## 課題の指示
1 > ジオメトリ簡素化の解説によると、許容範囲の数値を大きくしすぎると何が起こり、それはなぜですか。1〜3文で答えてください。
2 > ジオメトリ簡素化の解説のうち、「たとえば九十九里浜のデータを」から「ポリゴン境界が接しなくなる。」までをそのまま書き出してください。
3 > ジオメトリ簡素化の解説を、最後の文の続きから書き進めてください。

## 提示文
===============

概要
簡素化(Simplify)は、ポリゴン境界の点を間引く。簡素化によって、データ容量は削減、形状は荒くなり、ポリゴン間に隙間・重なりが生じてくる。
たとえば九十九里浜のデータをオリジナルと簡素化後で比較すると以下のようになるが、相当数のポイントが削除されていることがわかる。
手順
メニューの「ベクタ」→「ジオメトリツール」→「ジオメトリの簡素化」でダイアログが開く。
- “入力レイヤ”で簡素化したいレイヤを選択
- “許容範囲”の数値を指定(後段で説明)
- “Simplified”は簡素化後の出力先/Shapeファイルの場合はshpファイル名で指定する
- “アルゴリズム実行後に・・・”は実行終了後にレイヤを表示させたいときにチェック
- Runボタンで実行
融合(Dissolve)処理に比べて処理は早く、2~3分程度。
許容範囲の値と容量・精度
許容範囲の数値は簡素化の程度に相当し、数値が大きいほど多くの点が間引かれる。許容範囲が大きすぎると、ポリゴン境界が接しなくなる。
許容範囲 | shpファイルサイズ | 境界切れ |
(元ファイル) | 220,131KB | なし |
0.000001 | 176,010KB | なし |
0.00001 | 104,925KB | なし |
0.00005 | 47,158KB | 僅か |
0.0001 | 33,165KB | 僅か |
0.001 | 13,830KB | 発生 |
たとえば許容範囲0.001の場合、以下のように市区町村間に隙間ができる。

===============

## データ欄
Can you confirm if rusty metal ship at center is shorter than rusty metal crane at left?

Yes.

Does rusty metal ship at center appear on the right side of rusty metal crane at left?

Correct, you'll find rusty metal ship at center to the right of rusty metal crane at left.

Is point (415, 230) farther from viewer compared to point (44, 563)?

===============

## 各課題の解答
1 > 許容範囲が大きすぎると、ポリゴン境界が接しなくなります。許容範囲の数値は簡素化の程度に相当し、数値が大きいほど多くの点が間引かれるためです。たとえば許容範囲0.001では、市区町村間に隙間ができます。

2 >
たとえば九十九里浜のデータをオリジナルと簡素化後で比較すると以下のようになるが、相当数のポイントが削除されていることがわかる。
手順
メニューの「ベクタ」→「ジオメトリツール」→「ジオメトリの簡素化」でダイアログが開く。
- “入力レイヤ”で簡素化したいレイヤを選択
- “許容範囲”の数値を指定(後段で説明)
- “Simplified”は簡素化後の出力先/Shapeファイルの場合はshpファイル名で指定する
- “アルゴリズム実行後に・・・”は実行終了後にレイヤを表示させたいときにチェック
- Runボタンで実行
融合(Dissolve)処理に比べて処理は早く、2~3分程度。
許容範囲の値と容量・精度
許容範囲の数値は簡素化の程度に相当し、数値が大きいほど多くの点が間引かれる。許容範囲が大きすぎると、ポリゴン境界が接しなくなる。

3 >
許容範囲をより小さくすると境界線のずれは見た目ではわからないが、よく探すと細かいところでずれている。たとえば以下は京都府木津川市内の笠置町の飛地で、許容値0.00005の場合。
同じ場所で許容値0.0001にした場合。
このレベルになるとズレの規模が数十メートル程度なので、全国のデータを扱うときにはこの程度の簡素化をすることで、かなりの容量と処理時間の低減に結び付く。
簡素化の効果
簡素化によってポイントの数が減ることから、shpファイルの容量の削減、処理速度の向上に繋がる。
たとえば国土数値情報の行政界データについて、オリジナルのデータと許容値0.0001で簡素化したデータを比較すると、ファイル容量で220,131KB→33,165KBと190MB、85%の減少。
また時間のかかる融合(Dissolve)処理についても、オリジナルデータで何時間もかかっていたのが、簡素化後では6分程度で終了するという大きな効果。
したがって、全国の市町村データなどを扱うような場合には簡素化データ、特定の県・市町村の場合にはオリジナルデータといったデータの使い分けが重要。